Lunes. Ayer llegué a San Pedro. Mi idea es leer y descansar. Ahora duermo sobre el agua, escucho la música dulce de los pantanos, melodía de la descomposición vegetal, de los reflejos nocturnos. El agua plácida de los pantanos. ¿Nunca fluye? Fluir, fluir, queremos que todo fluya siempre, que nada se quede. Pero los pantanos se resisten, prefieren la mugre, el silencio. Contra el sonido del mar, ¿la picaresca tibia de los pantanos? El pantano está en los libros subrayados, en las notas al margen, en la medianoche, en los hombres afables o taimados del litoral. El pantano es el laberinto perfecto. Más que el desierto de Borges, porque en el pantano el turista se hunde y en él, el príncipe mosquito recuerda resignado la prehistoria de los hombres cuando picaba los amargos tejidos de dinosaurios de pieles aceitadas. Leer también desde el pantano, entonces.

Domingo. Vivimos en una época de buenas intenciones con cero resultados, pero las buenas intenciones están. Me dicen que tengo pasta de suicida porque me puse a regar las plantas durante un asado en casa ajena.

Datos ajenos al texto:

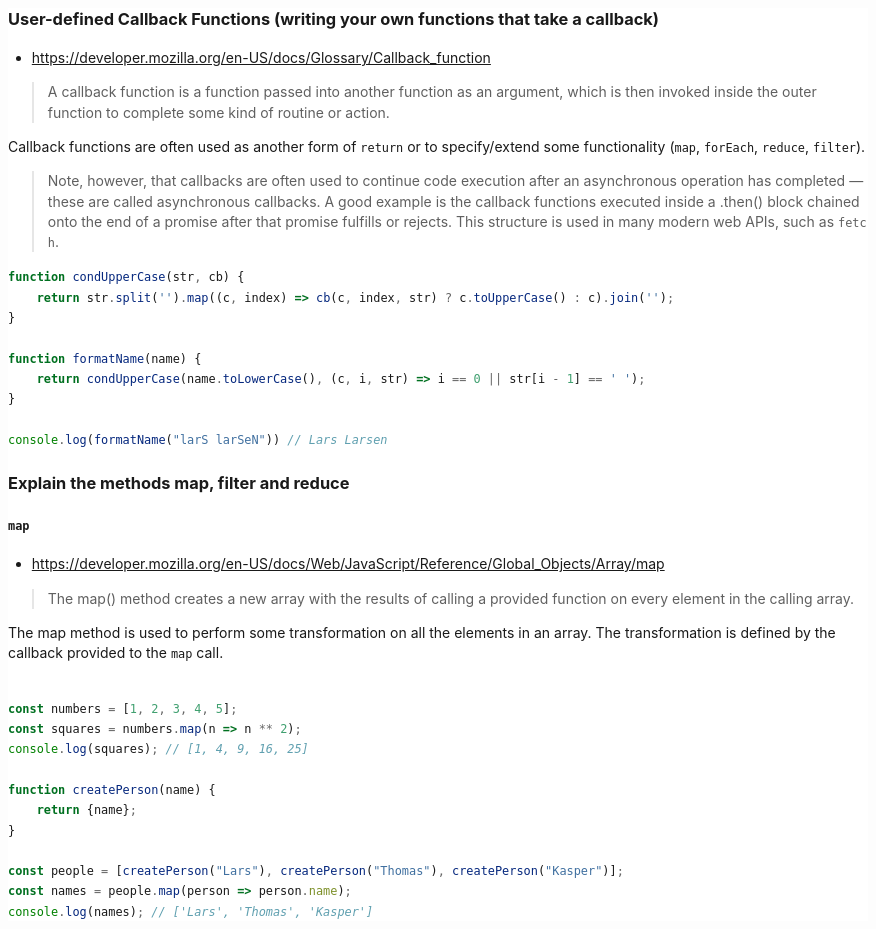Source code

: ### User-defined Callback Functions (writing your own functions that take a callback)

- https://developer.mozilla.org/en-US/docs/Glossary/Callback_function

> A callback function is a function passed into another function as an argument, which is then invoked inside the outer function to complete some kind of routine or action.

Callback functions are often used as another form of `return` or to specify/extend some functionality (`map`, `forEach`, `reduce`, `filter`).

> Note, however, that callbacks are often used to continue code execution after an asynchronous operation has completed — these are called asynchronous callbacks. A good example is the callback functions executed inside a .then() block chained onto the end of a promise after that promise fulfills or rejects. This structure is used in many modern web APIs, such as `fetch`.

```js
function condUpperCase(str, cb) {
    return str.split('').map((c, index) => cb(c, index, str) ? c.toUpperCase() : c).join('');
}

function formatName(name) {
    return condUpperCase(name.toLowerCase(), (c, i, str) => i == 0 || str[i - 1] == ' ');
}

console.log(formatName("larS larSeN")) // Lars Larsen
```

### Explain the methods map, filter and reduce

#### `map`

- https://developer.mozilla.org/en-US/docs/Web/JavaScript/Reference/Global_Objects/Array/map

> The map() method creates a new array with the results of calling a provided function on every element in the calling array.

The map method is used to perform some transformation on all the elements in an array. The transformation is defined by the callback provided to the `map` call.

```js

const numbers = [1, 2, 3, 4, 5];
const squares = numbers.map(n => n ** 2);
console.log(squares); // [1, 4, 9, 16, 25]

function createPerson(name) {
    return {name};
}

const people = [createPerson("Lars"), createPerson("Thomas"), createPerson("Kasper")];
const names = people.map(person => person.name);
console.log(names); // ['Lars', 'Thomas', 'Kasper']
```
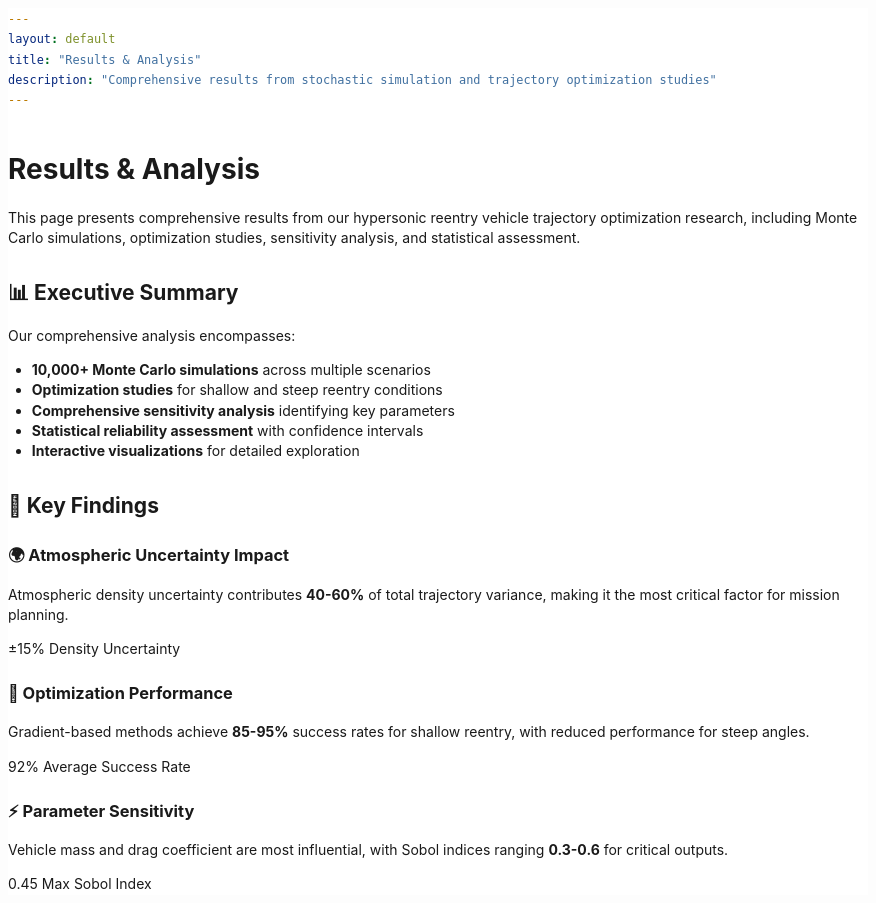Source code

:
 ```yaml
---
layout: default
title: "Results & Analysis"
description: "Comprehensive results from stochastic simulation and trajectory optimization studies"
---
```


# Results & Analysis

This page presents comprehensive results from our hypersonic reentry vehicle trajectory optimization research, including Monte Carlo simulations, optimization studies, sensitivity analysis, and statistical assessment.

## 📊 Executive Summary

Our comprehensive analysis encompasses:
- **10,000+ Monte Carlo simulations** across multiple scenarios
- **Optimization studies** for shallow and steep reentry conditions
- **Comprehensive sensitivity analysis** identifying key parameters
- **Statistical reliability assessment** with confidence intervals
- **Interactive visualizations** for detailed exploration

## 🎯 Key Findings

<div class="findings-grid">
  <div class="finding-card">
    <h3>🌍 Atmospheric Uncertainty Impact</h3>
    <p>Atmospheric density uncertainty contributes <strong>40-60%</strong> of total trajectory variance, making it the most critical factor for mission planning.</p>
    <div class="metric">
      <span class="value">±15%</span>
      <span class="label">Density Uncertainty</span>
    </div>
  </div>
  
  <div class="finding-card">
    <h3>🎯 Optimization Performance</h3>
    <p>Gradient-based methods achieve <strong>85-95%</strong> success rates for shallow reentry, with reduced performance for steep angles.</p>
    <div class="metric">
      <span class="value">92%</span>
      <span class="label">Average Success Rate</span>
    </div>
  </div>
  
  <div class="finding-card">
    <h3>⚡ Parameter Sensitivity</h3>
    <p>Vehicle mass and drag coefficient are most influential, with Sobol indices ranging <strong>0.3-0.6</strong> for critical outputs.</p>
    <div class="metric">
      <span class="value">0.45</span>
      <span class="label">Max Sobol Index</span>
    </div>
  </div>
  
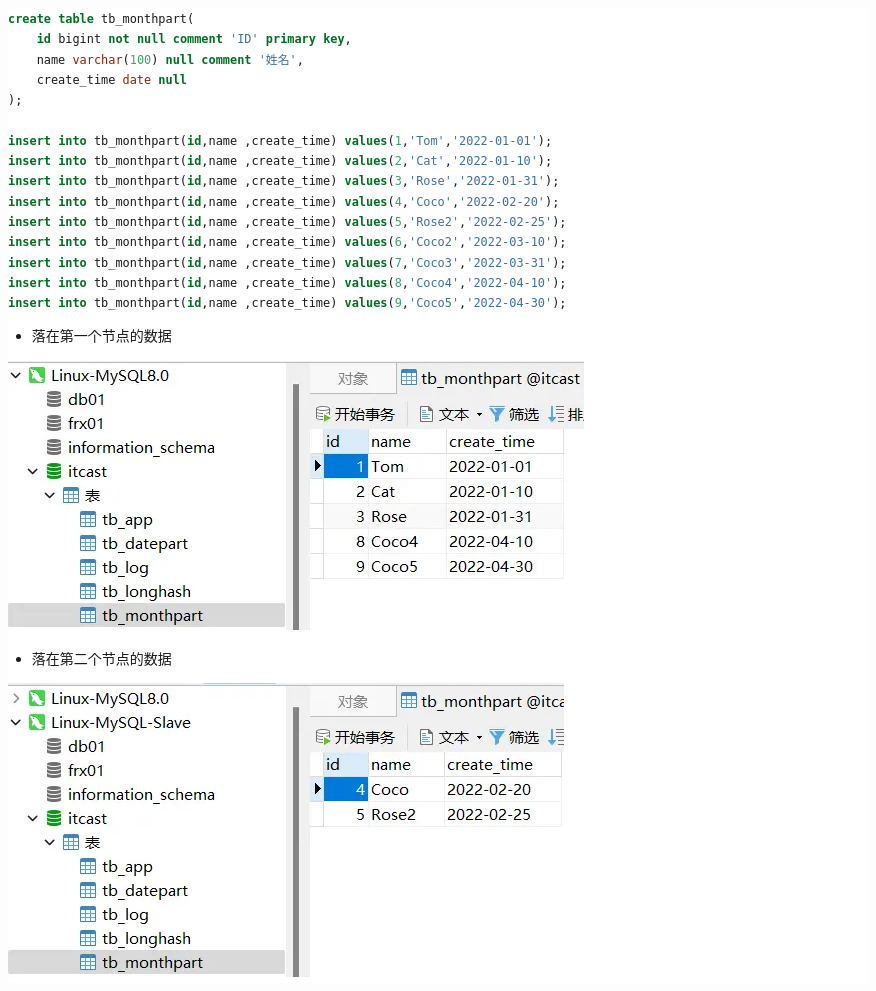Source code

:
 ```sql
create table tb_monthpart(
	id bigint not null comment 'ID' primary key,
	name varchar(100) null comment '姓名',
	create_time date null
);

insert into tb_monthpart(id,name ,create_time) values(1,'Tom','2022-01-01');
insert into tb_monthpart(id,name ,create_time) values(2,'Cat','2022-01-10');
insert into tb_monthpart(id,name ,create_time) values(3,'Rose','2022-01-31');
insert into tb_monthpart(id,name ,create_time) values(4,'Coco','2022-02-20');
insert into tb_monthpart(id,name ,create_time) values(5,'Rose2','2022-02-25');
insert into tb_monthpart(id,name ,create_time) values(6,'Coco2','2022-03-10');
insert into tb_monthpart(id,name ,create_time) values(7,'Coco3','2022-03-31');
insert into tb_monthpart(id,name ,create_time) values(8,'Coco4','2022-04-10');
insert into tb_monthpart(id,name ,create_time) values(9,'Coco5','2022-04-30');
```

+ 落在第一个节点的数据

![image](./assets/image.13bxfozcsluo.png)

+ 落在第二个节点的数据

![image](./assets/image.4jg4kd1m7xy0.png)
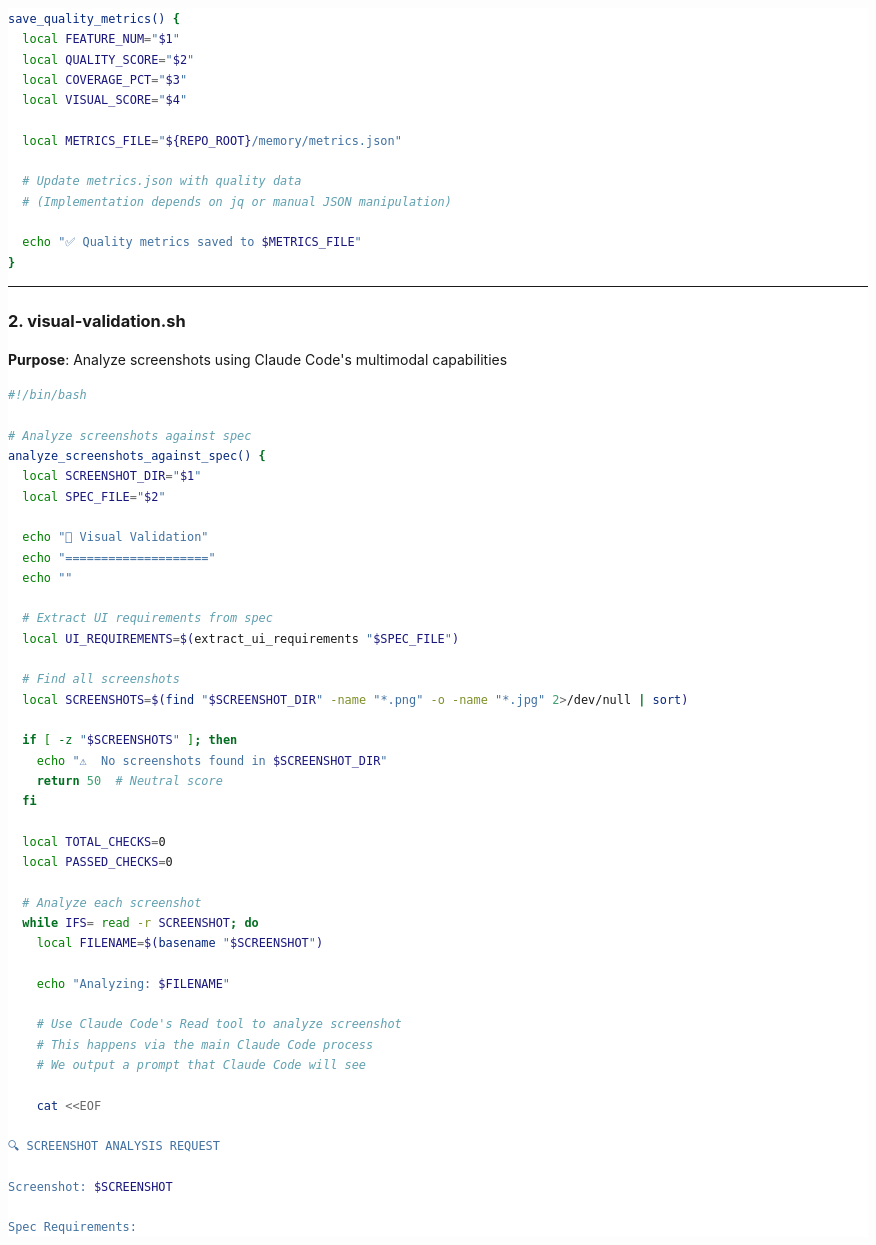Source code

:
 ```bash
save_quality_metrics() {
  local FEATURE_NUM="$1"
  local QUALITY_SCORE="$2"
  local COVERAGE_PCT="$3"
  local VISUAL_SCORE="$4"

  local METRICS_FILE="${REPO_ROOT}/memory/metrics.json"

  # Update metrics.json with quality data
  # (Implementation depends on jq or manual JSON manipulation)

  echo "✅ Quality metrics saved to $METRICS_FILE"
}
```

---

### 2. visual-validation.sh

**Purpose**: Analyze screenshots using Claude Code's multimodal capabilities

```bash
#!/bin/bash

# Analyze screenshots against spec
analyze_screenshots_against_spec() {
  local SCREENSHOT_DIR="$1"
  local SPEC_FILE="$2"

  echo "📸 Visual Validation"
  echo "===================="
  echo ""

  # Extract UI requirements from spec
  local UI_REQUIREMENTS=$(extract_ui_requirements "$SPEC_FILE")

  # Find all screenshots
  local SCREENSHOTS=$(find "$SCREENSHOT_DIR" -name "*.png" -o -name "*.jpg" 2>/dev/null | sort)

  if [ -z "$SCREENSHOTS" ]; then
    echo "⚠️  No screenshots found in $SCREENSHOT_DIR"
    return 50  # Neutral score
  fi

  local TOTAL_CHECKS=0
  local PASSED_CHECKS=0

  # Analyze each screenshot
  while IFS= read -r SCREENSHOT; do
    local FILENAME=$(basename "$SCREENSHOT")

    echo "Analyzing: $FILENAME"

    # Use Claude Code's Read tool to analyze screenshot
    # This happens via the main Claude Code process
    # We output a prompt that Claude Code will see

    cat <<EOF

🔍 SCREENSHOT ANALYSIS REQUEST

Screenshot: $SCREENSHOT

Spec Requirements:
```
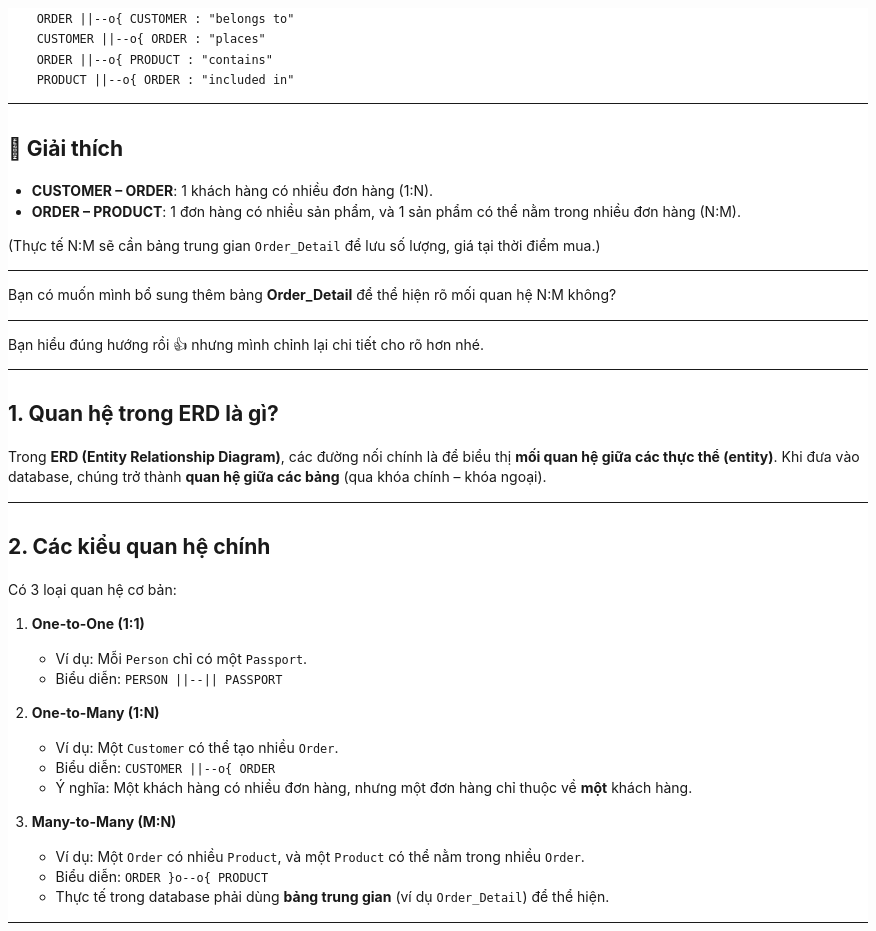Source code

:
 ```mermaid
    ORDER ||--o{ CUSTOMER : "belongs to"
    CUSTOMER ||--o{ ORDER : "places"
    ORDER ||--o{ PRODUCT : "contains"
    PRODUCT ||--o{ ORDER : "included in"
```

---

## 📝 Giải thích

* **CUSTOMER – ORDER**: 1 khách hàng có nhiều đơn hàng (1\:N).
* **ORDER – PRODUCT**: 1 đơn hàng có nhiều sản phẩm, và 1 sản phẩm có thể nằm trong nhiều đơn hàng (N\:M).

(Thực tế N\:M sẽ cần bảng trung gian `Order_Detail` để lưu số lượng, giá tại thời điểm mua.)

---

Bạn có muốn mình bổ sung thêm bảng **Order\_Detail** để thể hiện rõ mối quan hệ N\:M không?

---
Bạn hiểu đúng hướng rồi 👍 nhưng mình chỉnh lại chi tiết cho rõ hơn nhé.

---

## 1. Quan hệ trong ERD là gì?

Trong **ERD (Entity Relationship Diagram)**, các đường nối chính là để biểu thị **mối quan hệ giữa các thực thể (entity)**. Khi đưa vào database, chúng trở thành **quan hệ giữa các bảng** (qua khóa chính – khóa ngoại).

---

## 2. Các kiểu quan hệ chính

Có 3 loại quan hệ cơ bản:

1. **One-to-One (1:1)**

   * Ví dụ: Mỗi `Person` chỉ có một `Passport`.
   * Biểu diễn: `PERSON ||--|| PASSPORT`

2. **One-to-Many (1\:N)**

   * Ví dụ: Một `Customer` có thể tạo nhiều `Order`.
   * Biểu diễn: `CUSTOMER ||--o{ ORDER`
   * Ý nghĩa: Một khách hàng có nhiều đơn hàng, nhưng một đơn hàng chỉ thuộc về **một** khách hàng.

3. **Many-to-Many (M\:N)**

   * Ví dụ: Một `Order` có nhiều `Product`, và một `Product` có thể nằm trong nhiều `Order`.
   * Biểu diễn: `ORDER }o--o{ PRODUCT`
   * Thực tế trong database phải dùng **bảng trung gian** (ví dụ `Order_Detail`) để thể hiện.

---
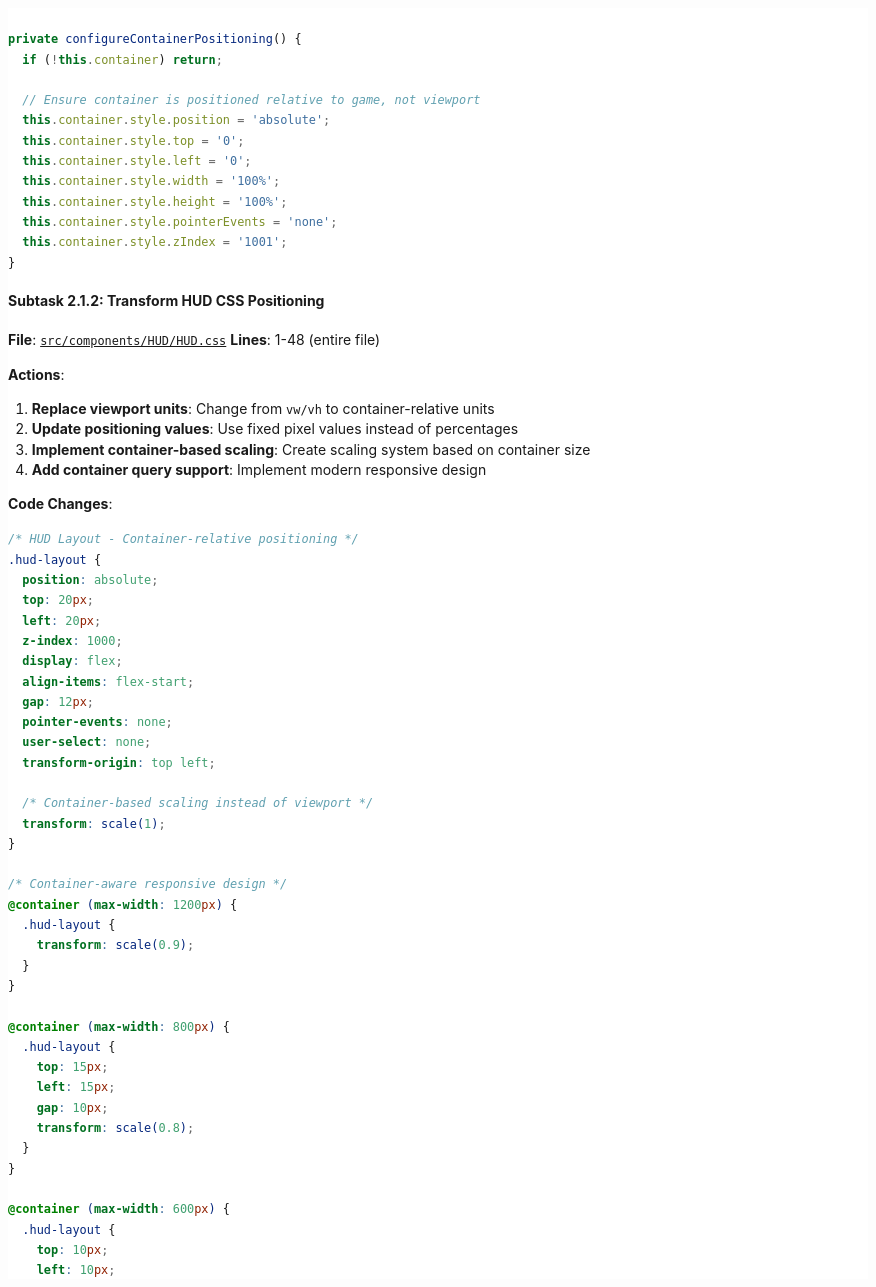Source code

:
 ```typescript

private configureContainerPositioning() {
  if (!this.container) return;
  
  // Ensure container is positioned relative to game, not viewport
  this.container.style.position = 'absolute';
  this.container.style.top = '0';
  this.container.style.left = '0';
  this.container.style.width = '100%';
  this.container.style.height = '100%';
  this.container.style.pointerEvents = 'none';
  this.container.style.zIndex = '1001';
}
```

#### Subtask 2.1.2: Transform HUD CSS Positioning
**File**: [`src/components/HUD/HUD.css`](mdc:src/components/HUD/HUD.css)
**Lines**: 1-48 (entire file)

**Actions**:
1. **Replace viewport units**: Change from `vw/vh` to container-relative units
2. **Update positioning values**: Use fixed pixel values instead of percentages
3. **Implement container-based scaling**: Create scaling system based on container size
4. **Add container query support**: Implement modern responsive design

**Code Changes**:
```css
/* HUD Layout - Container-relative positioning */
.hud-layout {
  position: absolute;
  top: 20px;
  left: 20px;
  z-index: 1000;
  display: flex;
  align-items: flex-start;
  gap: 12px;
  pointer-events: none;
  user-select: none;
  transform-origin: top left;
  
  /* Container-based scaling instead of viewport */
  transform: scale(1);
}

/* Container-aware responsive design */
@container (max-width: 1200px) {
  .hud-layout {
    transform: scale(0.9);
  }
}

@container (max-width: 800px) {
  .hud-layout {
    top: 15px;
    left: 15px;
    gap: 10px;
    transform: scale(0.8);
  }
}

@container (max-width: 600px) {
  .hud-layout {
    top: 10px;
    left: 10px;
```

Lunes. Leo cosas sobre las que no puedo escribir.

Hay mucho de Robbe-Grillet ahí, en Juan José Saer. También del existencialismo francés. Y eso lleva directamente al siglo XIX, a ese “gran siglo de la novela” que fue, visto desde Argentina, en buena medida francés con Stendhal, Balzac y Flaubert y un poco inglés también con Dickens. A Saer lo veo muy lector de Balzac, por ejemplo. De las ediciones populares de Balzac. Y obviamente está Faulkner. Un Faulkner muy bien leído, muy bien entendido, bien procesado, reescrito, ejercido, aplicado. La escena del joven Saer en un bar de la Santa Fe de la década del 60 leyendo las traducciones que hacía la Editorial Rueda de Faulkner y comprendiendo que eso también podía pasar ahí, en ese lugar, me parece reveladora y tierna. El joven Saer, aprendiz de escritor, el hijo de tenderos turcos que quería conquistar el mundo. A su manera lo logró.